** Opening Records supplied block **

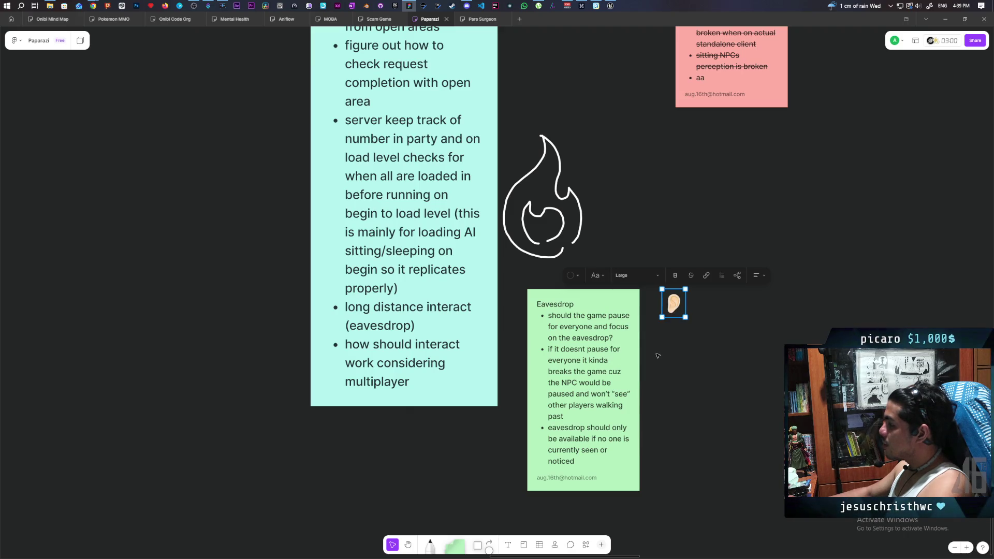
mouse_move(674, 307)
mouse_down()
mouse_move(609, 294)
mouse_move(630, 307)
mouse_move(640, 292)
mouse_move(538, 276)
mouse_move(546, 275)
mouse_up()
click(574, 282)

** Closing Records supplied block **

Instructions for the task
Each line of the data must be transcribed exactly; pictures are not carried over.

Task answer
mouse_move(674, 307)
mouse_down()
mouse_move(609, 294)
mouse_move(630, 307)
mouse_move(640, 292)
mouse_move(538, 276)
mouse_move(546, 275)
mouse_up()
click(574, 282)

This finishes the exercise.